_What the exercise asks_
Give back exactly the stretch of data below from the line holding "index mcp: (817, 813)" through the line holding "pinky mcp: (1059, 832)", both ends included, and leave the remaining lines out.

_Supplied records_
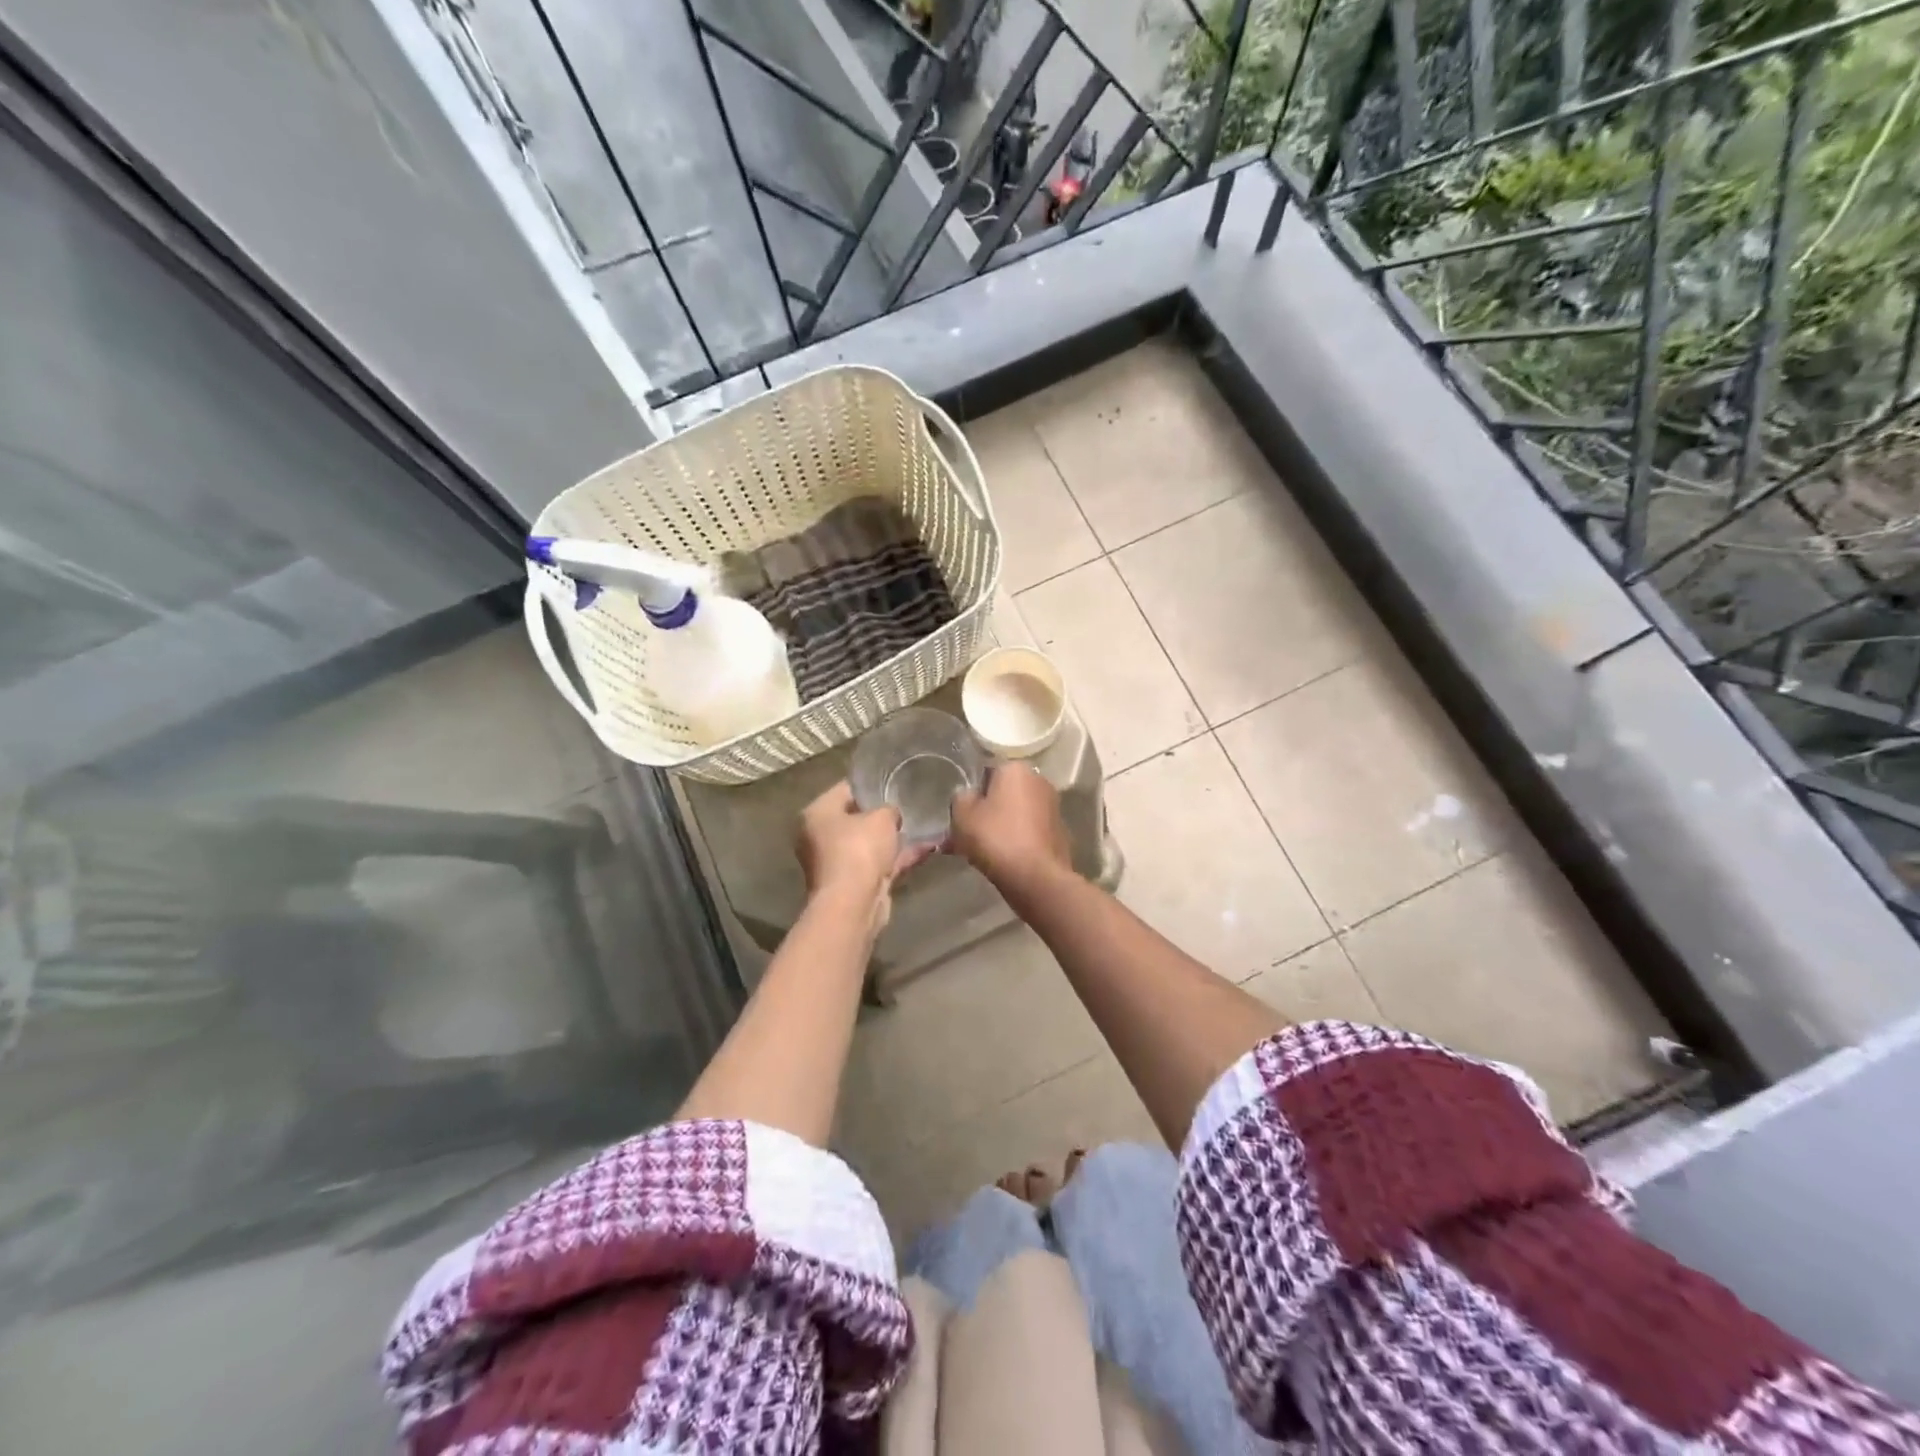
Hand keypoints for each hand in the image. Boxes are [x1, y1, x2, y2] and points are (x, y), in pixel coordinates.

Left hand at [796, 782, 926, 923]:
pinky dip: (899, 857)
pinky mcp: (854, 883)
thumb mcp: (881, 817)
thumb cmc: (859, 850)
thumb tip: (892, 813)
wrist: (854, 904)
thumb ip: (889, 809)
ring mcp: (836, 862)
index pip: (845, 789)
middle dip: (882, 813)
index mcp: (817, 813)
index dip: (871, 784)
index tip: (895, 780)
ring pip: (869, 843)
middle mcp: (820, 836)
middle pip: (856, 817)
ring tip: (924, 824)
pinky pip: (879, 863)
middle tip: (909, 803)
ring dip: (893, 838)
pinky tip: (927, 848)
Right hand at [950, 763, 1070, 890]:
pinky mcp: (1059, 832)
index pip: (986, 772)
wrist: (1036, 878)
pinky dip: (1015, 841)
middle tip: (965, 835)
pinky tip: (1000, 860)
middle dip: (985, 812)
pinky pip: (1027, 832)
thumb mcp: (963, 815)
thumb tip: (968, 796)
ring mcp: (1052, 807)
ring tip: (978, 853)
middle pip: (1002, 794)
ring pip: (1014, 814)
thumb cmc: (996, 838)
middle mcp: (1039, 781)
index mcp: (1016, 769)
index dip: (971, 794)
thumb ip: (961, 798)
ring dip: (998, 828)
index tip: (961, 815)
* * *
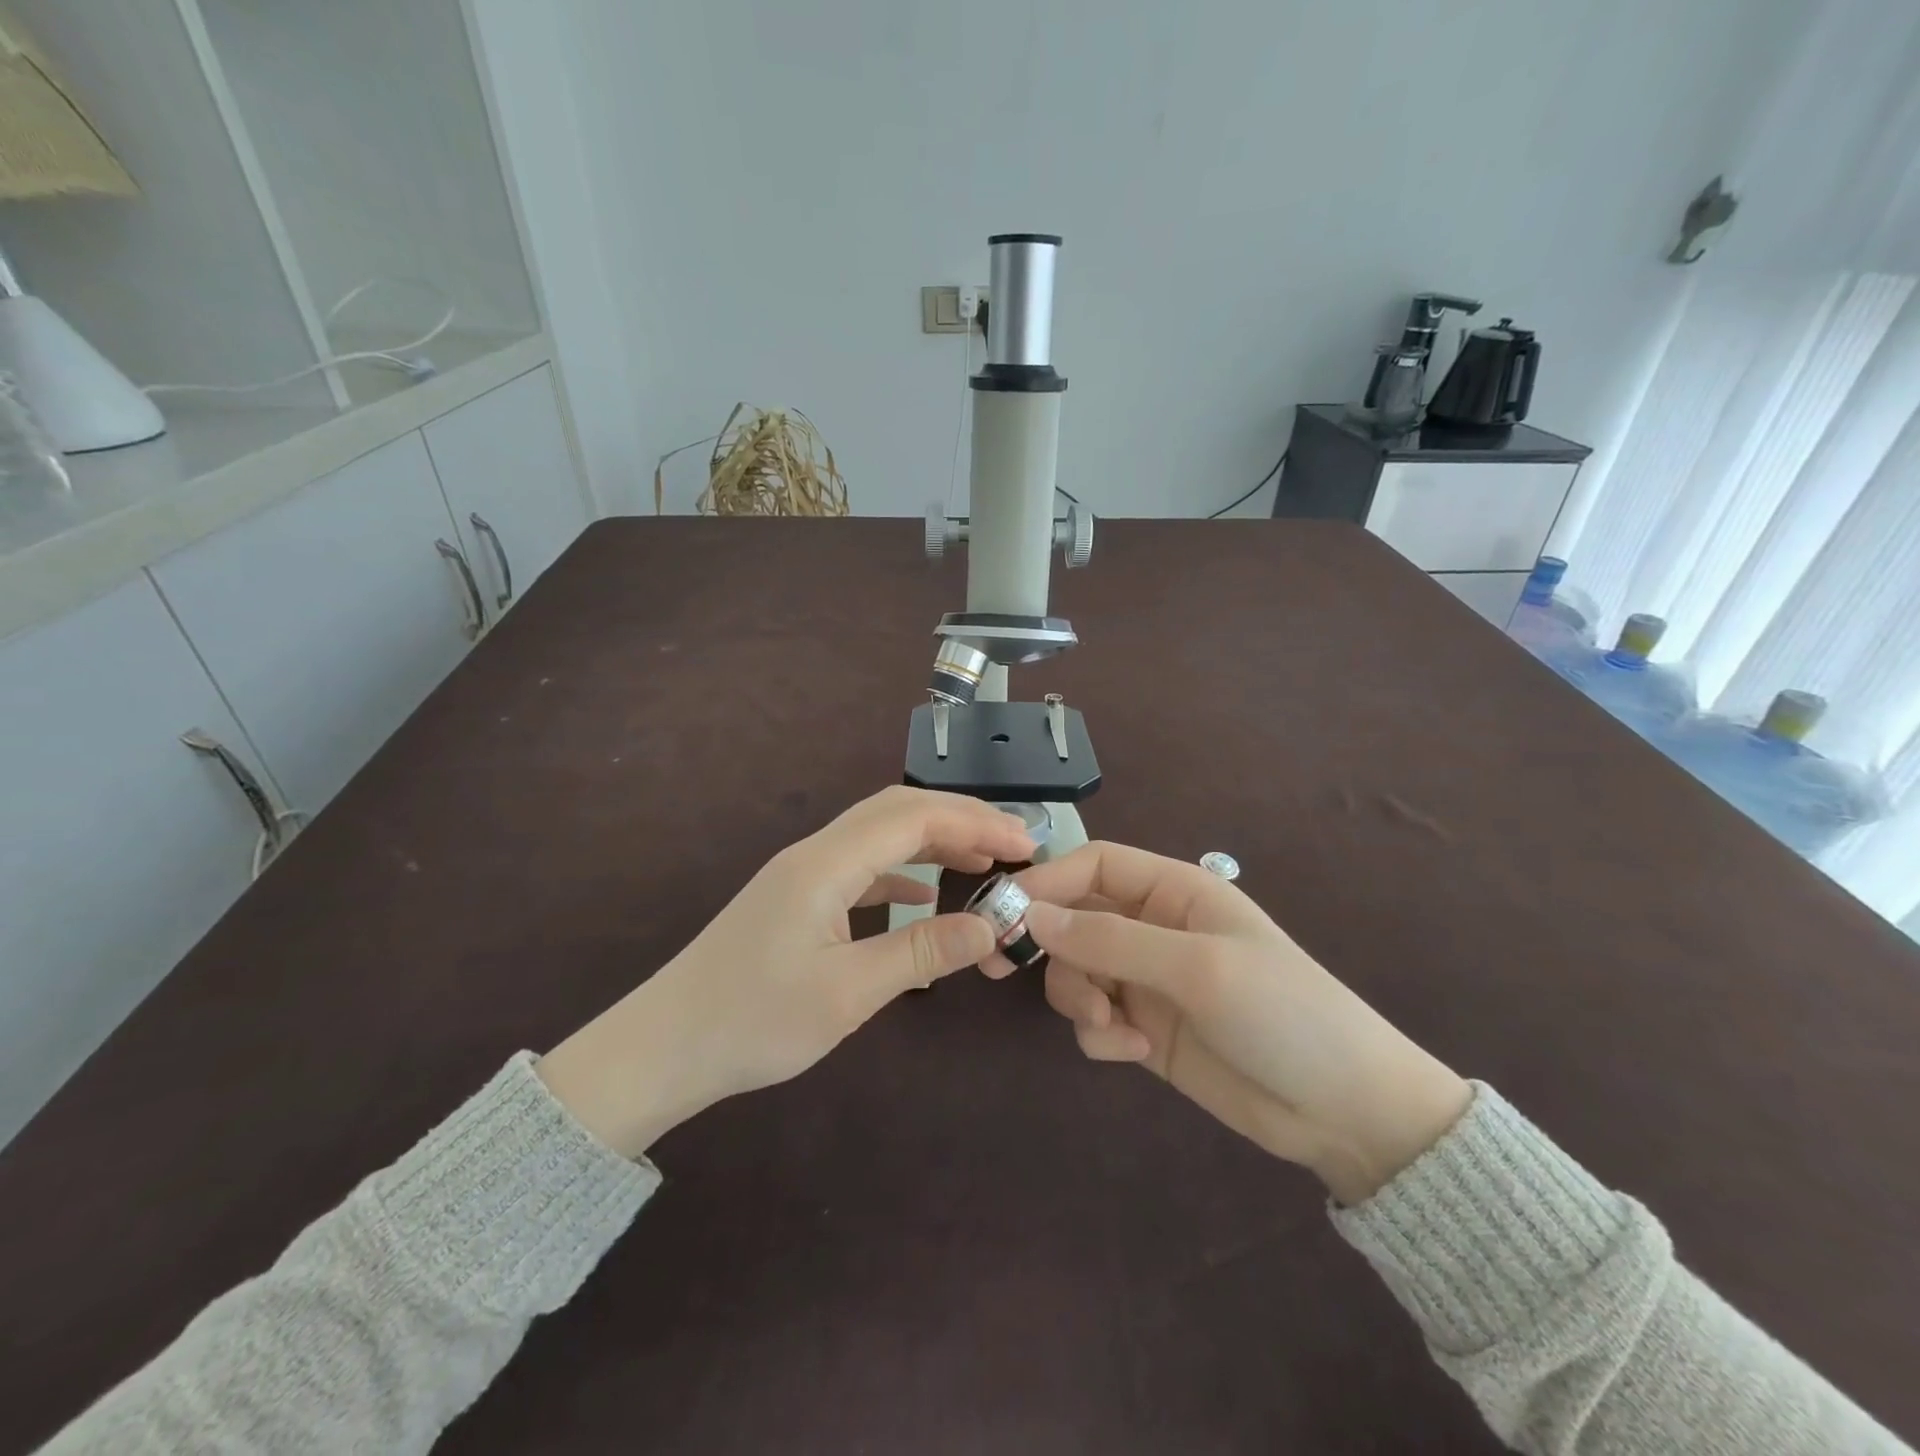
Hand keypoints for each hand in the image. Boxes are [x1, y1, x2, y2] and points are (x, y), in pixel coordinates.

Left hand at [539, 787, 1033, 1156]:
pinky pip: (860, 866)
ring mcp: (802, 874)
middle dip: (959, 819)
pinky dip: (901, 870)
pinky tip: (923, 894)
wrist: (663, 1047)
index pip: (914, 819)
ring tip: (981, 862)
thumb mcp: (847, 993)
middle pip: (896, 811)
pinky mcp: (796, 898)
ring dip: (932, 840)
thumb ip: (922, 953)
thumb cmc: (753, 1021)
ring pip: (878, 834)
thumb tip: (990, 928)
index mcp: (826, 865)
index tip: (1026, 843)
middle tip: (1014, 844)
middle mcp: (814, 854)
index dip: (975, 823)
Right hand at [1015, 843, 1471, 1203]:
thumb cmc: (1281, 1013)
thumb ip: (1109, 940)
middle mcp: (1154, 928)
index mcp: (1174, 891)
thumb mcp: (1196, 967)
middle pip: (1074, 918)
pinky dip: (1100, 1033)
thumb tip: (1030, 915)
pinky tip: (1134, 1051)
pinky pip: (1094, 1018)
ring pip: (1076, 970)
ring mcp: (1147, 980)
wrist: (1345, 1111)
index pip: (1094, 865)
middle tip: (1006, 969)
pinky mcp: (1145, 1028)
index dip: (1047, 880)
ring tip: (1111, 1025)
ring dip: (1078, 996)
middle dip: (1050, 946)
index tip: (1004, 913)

_Written answer_
index mcp: (817, 813)
index dip: (871, 784)
index tip: (895, 780)
ring pip: (869, 843)
middle mcp: (820, 836)
middle pip: (856, 817)
ring tip: (924, 824)
pinky pip: (879, 863)
middle tip: (909, 803)
ring dip: (893, 838)
pinky tip: (927, 848)
Right hand at [950, 763, 1070, 890]:
pinky mcp: (1059, 832)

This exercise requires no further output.